Oh, I thought it was war tax...
Oh, I thought it was war tax...
Herewith a brief primer: capital seeks its highest rate of return. UPS will charge what it thinks it has to, above covering its costs (can you imagine UPS's fuel bills?), to offer its owners sufficient ROI, thereby attracting capital to continue its operations and future growth. This is the sole purpose of a corporation (aside from occasional service as Congressional whipping-boy, tort-bar suckling pig, or "corporate" tax conduit--since "corporate" taxes are paid by customers, employees, and shareholders, not by corporations.) UPS is no more a charity than is the Formulary.
At some point UPS will be constrained by market forces from further raising its prices, lest it lose market share. If its operating costs continue to escalate, yet it can't charge more for its services, then those profits you decry will decrease. At some point this will result--in the aggregate across a vast economy--in fewer choices and poorer service for the customer. Feel better?
Investors make capital-investment decisions based on potential ROI versus risk. This is why, for instance, pharmaceutical companies have--and must have--relatively high profit margins; theirs is an extremely risky business, and they can't attract capital unless they consistently deliver profit commensurate with that risk. [So let's beat the crap out of them, and blame the ills of our healthcare-delivery system on their "excessive" profits. Much easier than figuring out an actual fix, which would probably require a permanent Congressional recess.]
Same with oil companies. No one at present remembers when oil was $10 a barrel, and the Gulf Coast was in the crapper as oil- and oil-service companies were going belly up left and right (I grew up in Louisiana so I DO remember.) Now we have the feckless idiots in Congress parading oil-company execs in front of the cameras to account for their "obscene" "windfall" profits--never mind that their profit margins, at 8-10%, are about a third of those regularly enjoyed by the tech industry.
Bottom line, oil prices are driven by the balance of supply and demand, and by transactions at the margins where speculators try to divine future trends. There is some evidence that higher prices are changing driving habits more effectively than any government mandate ever has.
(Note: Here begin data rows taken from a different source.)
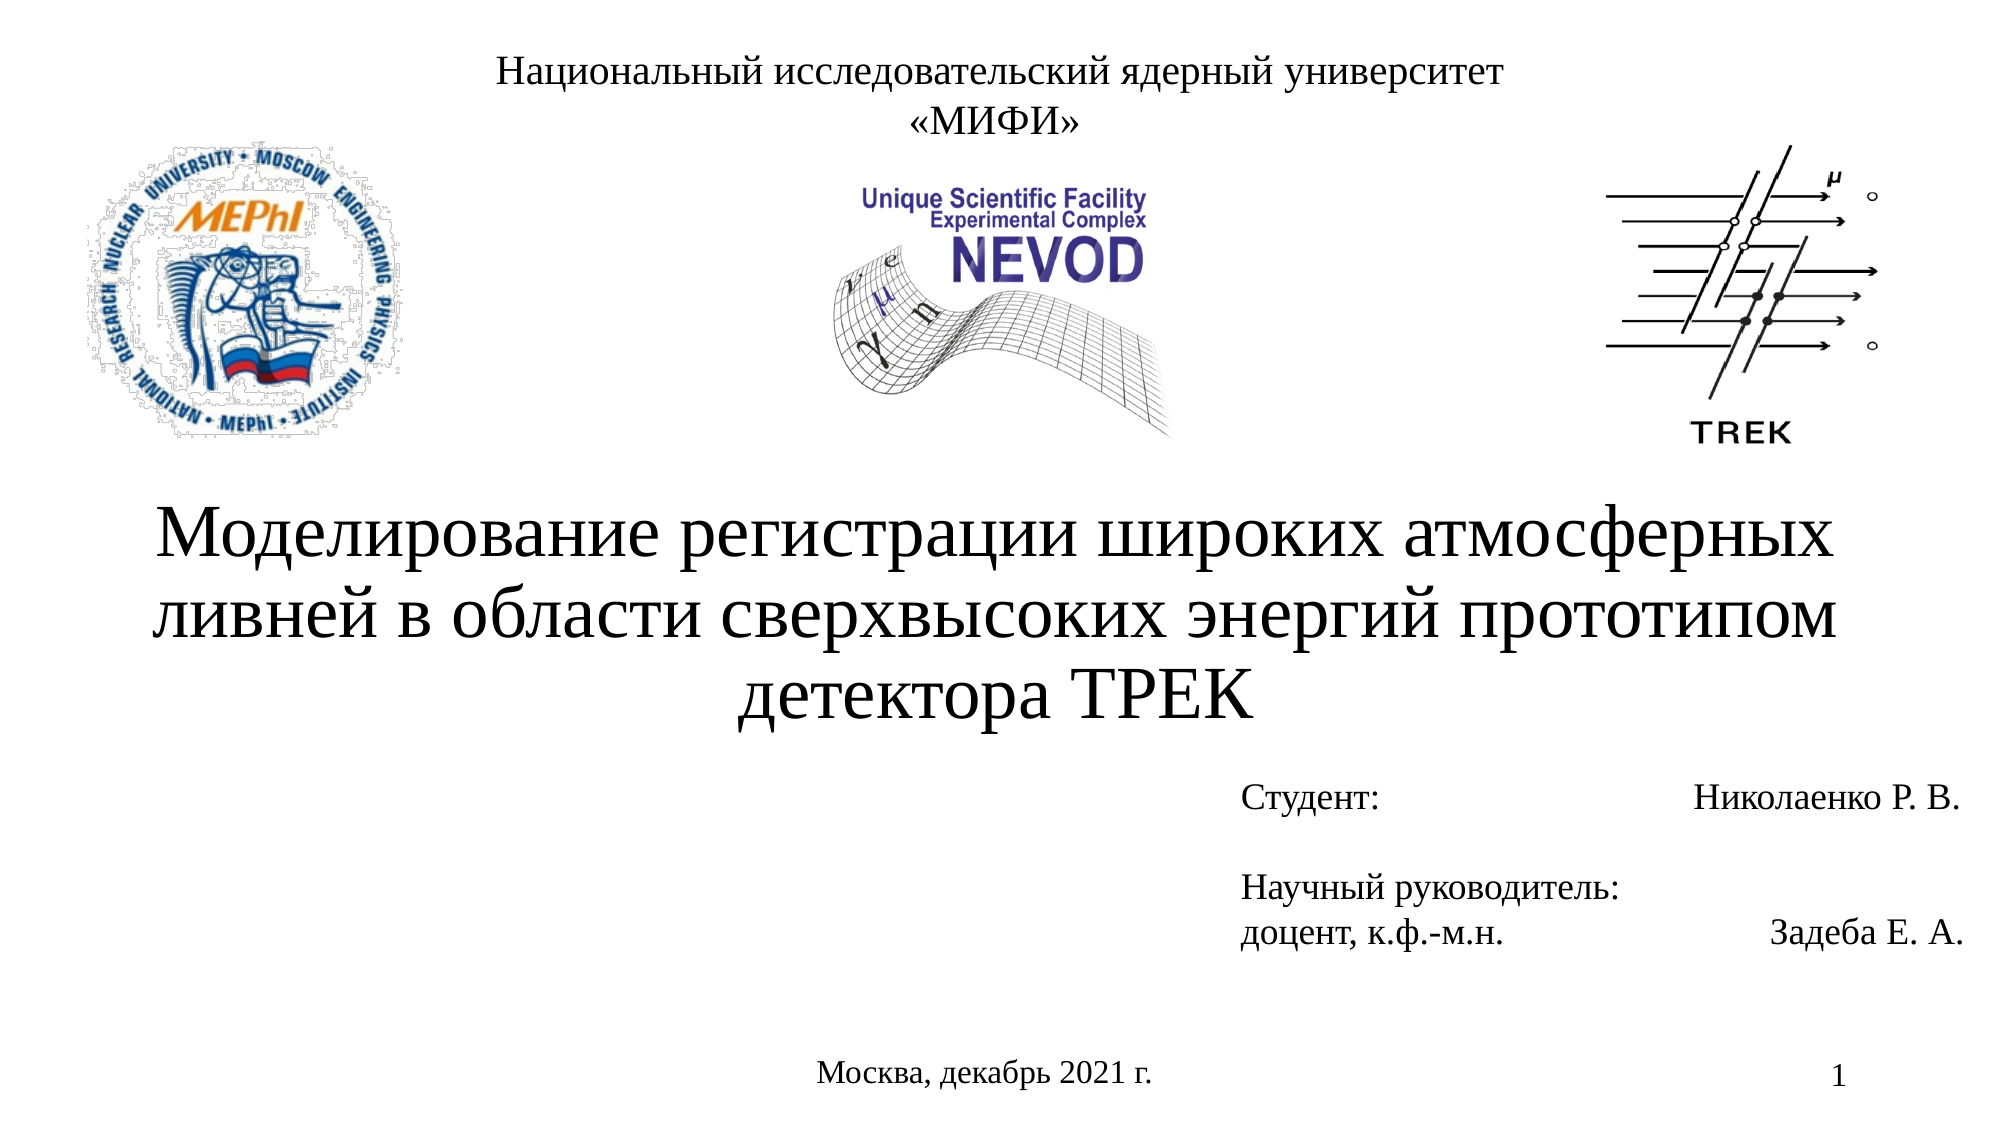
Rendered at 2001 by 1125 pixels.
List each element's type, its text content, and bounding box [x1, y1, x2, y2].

text_box Национальный исследовательский ядерный университет «МИФИ» [480, 35, 1520, 151]
slide_number 1 [1412, 1042, 1863, 1103]
title Моделирование регистрации широких атмосферных ливней в области сверхвысоких энергий прототипом детектора ТРЕК [130, 450, 1863, 743]
picture [1603, 141, 1882, 448]
picture [822, 179, 1179, 444]
picture [85, 129, 404, 439]
text_box Студент: Николаенко Р. В. Научный руководитель: доцент, к.ф.-м.н. Задеба Е. А. [1226, 764, 1981, 960]
text_box Москва, декабрь 2021 г. [801, 1043, 1199, 1098]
If you're old enough to recall gas lines in the 70's, you'll know to pray that Congress does not heed the calls for someone to "do something." Any "something" ginned up by government is sure to make things worse, unless two centuries of previous experience can offer no future guidance.
Thanks for letting ME vent. :)
Could we save the general discussion about politics and the price of gas and shipping for the SoapBox, and keep this thread about practical suggestions to help Bud keep down his shipping costs? Thanks.
On that note, the Formulary product I use most is TF-4. Fortunately I can buy it off the shelf at B&H, but most people have to have it shipped, and I suspect that the B&H price might go up as it's got to be shipped to B&H.
Maybe it's time to think about formulating a comparable product (an alkaline rapid fixer) that can be sold as a powder. I've thought a bit about it myself, and then realized that since ammonium thiosulfate is usually sold as a liquid concentrate, it wasn't going to be easy getting around having to ship water unless I wanted to use a sodium thiosulfate fixer (which I do for certain things), which would mean longer fixing and washing times generally. Maybe PE's got some ideas, since he's worked a lot on fixes and blixes, or Bill Troop could make some suggestions.
Freestyle sells Kentmere "Kentfix" fixer in powder form. It is a hardening fixer though, which if I recall correctly precludes toning?
I think Kentfix is just a version of Kodak Fixer, which is also a powder, but not an alkaline rapid fixer.
..i don't think there is anything that can be done, and short of soap-boxing, vote the suckers out!
We have to charge our clients the extra in shipping. We are pretty up-front about this. We only charge what the shipping cost us. We see complaints continually about what we charge for shipping. We simply cant list the ship rates, it changes every week!
Unlike the replies in this post we get the "does that include the shipping" remarks. All you can do is roll your eyes at that point..
We get the double whammy also on our end. What you charge us for chemistry, we have to raise our rates on top of the shipping costs. I can tell you one thing for sure; even with our current rate change, we still cant pay the bills. Some understand, most do not.:(
Thanks for the input, we will see what we have to do and can do.
Just FYI again.
Shipping charges include a few more things than UPS.
tape, boxes, shrink wrap, those little irritating peanuts, UPS computer, printer, and best of all an employee to pack and ship and another employee to pull orders. 2 employees help keep mistakes from happening in what is recieved compared to what is ordered.
I'll get off my soap box now and leave ya all with something my grandpappy told me more than once. "Bud you just have to out earn em"
Yous gotta do what yous gotta do.
Raise your extremely reasonable prices? Look into other shippers?
Your contact frames are absolute steals. I couldn't make them for what you charge, at least not without making a large run at once. Your chemicals are cheap. I would pay 25% more for them, personally, and I do not have a ton of money.
You can't be paying for people's shipping. First things first, raise shipping prices to the point where you are not taking any hits on shipping.